*** Given data ***
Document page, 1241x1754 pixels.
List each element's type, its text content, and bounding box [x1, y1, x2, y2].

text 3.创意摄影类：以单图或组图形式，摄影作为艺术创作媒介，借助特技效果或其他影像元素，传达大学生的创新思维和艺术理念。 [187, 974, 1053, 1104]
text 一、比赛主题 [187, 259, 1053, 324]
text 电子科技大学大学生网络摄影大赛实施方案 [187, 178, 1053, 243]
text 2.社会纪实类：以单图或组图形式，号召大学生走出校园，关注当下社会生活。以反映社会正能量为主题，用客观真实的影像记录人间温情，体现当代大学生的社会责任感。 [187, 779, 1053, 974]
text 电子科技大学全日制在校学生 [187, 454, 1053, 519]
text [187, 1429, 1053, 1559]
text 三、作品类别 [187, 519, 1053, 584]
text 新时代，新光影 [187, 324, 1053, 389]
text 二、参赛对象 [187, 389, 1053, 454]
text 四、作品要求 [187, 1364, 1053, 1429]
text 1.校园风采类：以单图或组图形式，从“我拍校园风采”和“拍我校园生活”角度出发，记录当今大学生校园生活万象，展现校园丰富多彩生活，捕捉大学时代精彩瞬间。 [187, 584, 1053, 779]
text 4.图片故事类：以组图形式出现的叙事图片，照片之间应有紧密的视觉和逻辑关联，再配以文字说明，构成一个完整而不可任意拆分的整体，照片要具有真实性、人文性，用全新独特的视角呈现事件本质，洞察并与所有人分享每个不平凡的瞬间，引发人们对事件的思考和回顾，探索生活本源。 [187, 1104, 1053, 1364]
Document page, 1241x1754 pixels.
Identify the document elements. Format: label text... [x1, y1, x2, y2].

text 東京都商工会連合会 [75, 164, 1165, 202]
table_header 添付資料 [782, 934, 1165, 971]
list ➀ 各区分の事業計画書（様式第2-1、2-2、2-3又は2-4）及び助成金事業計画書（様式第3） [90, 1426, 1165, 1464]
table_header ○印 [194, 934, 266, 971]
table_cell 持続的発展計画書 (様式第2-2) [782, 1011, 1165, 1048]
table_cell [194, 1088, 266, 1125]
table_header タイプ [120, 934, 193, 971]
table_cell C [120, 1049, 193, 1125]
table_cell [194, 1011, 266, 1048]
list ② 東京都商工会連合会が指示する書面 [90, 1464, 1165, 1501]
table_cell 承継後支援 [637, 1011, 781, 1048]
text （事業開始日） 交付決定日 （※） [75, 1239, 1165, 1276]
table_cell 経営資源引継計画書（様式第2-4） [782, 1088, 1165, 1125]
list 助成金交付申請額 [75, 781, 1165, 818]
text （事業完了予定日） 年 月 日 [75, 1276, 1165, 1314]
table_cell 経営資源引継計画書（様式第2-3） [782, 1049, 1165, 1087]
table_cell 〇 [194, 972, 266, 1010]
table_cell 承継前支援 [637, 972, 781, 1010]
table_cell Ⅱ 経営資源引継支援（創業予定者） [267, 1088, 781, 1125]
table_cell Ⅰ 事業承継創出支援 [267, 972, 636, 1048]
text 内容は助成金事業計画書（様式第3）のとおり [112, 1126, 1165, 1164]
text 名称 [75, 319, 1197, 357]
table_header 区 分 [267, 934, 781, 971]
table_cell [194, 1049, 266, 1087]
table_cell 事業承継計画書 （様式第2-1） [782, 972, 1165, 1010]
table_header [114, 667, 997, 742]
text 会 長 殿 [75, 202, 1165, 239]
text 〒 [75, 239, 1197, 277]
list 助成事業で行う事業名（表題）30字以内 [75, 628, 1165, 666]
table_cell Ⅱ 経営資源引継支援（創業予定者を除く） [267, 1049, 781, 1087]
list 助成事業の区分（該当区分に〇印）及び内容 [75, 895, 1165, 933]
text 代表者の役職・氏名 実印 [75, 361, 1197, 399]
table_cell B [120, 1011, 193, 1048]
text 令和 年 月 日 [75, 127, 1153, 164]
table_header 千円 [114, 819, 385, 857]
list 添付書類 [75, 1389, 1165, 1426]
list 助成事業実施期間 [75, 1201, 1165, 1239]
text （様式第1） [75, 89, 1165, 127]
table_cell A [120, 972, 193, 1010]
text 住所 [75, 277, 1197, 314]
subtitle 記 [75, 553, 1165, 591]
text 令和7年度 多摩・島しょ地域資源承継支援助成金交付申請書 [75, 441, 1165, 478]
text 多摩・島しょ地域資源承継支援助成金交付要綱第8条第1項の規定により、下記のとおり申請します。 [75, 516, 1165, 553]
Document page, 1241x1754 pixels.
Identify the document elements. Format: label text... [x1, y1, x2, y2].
*** End of Given data ***
Tally the lines of the records that contain the word "経営資源引継支援" and state the total alone.

Exercise result —
2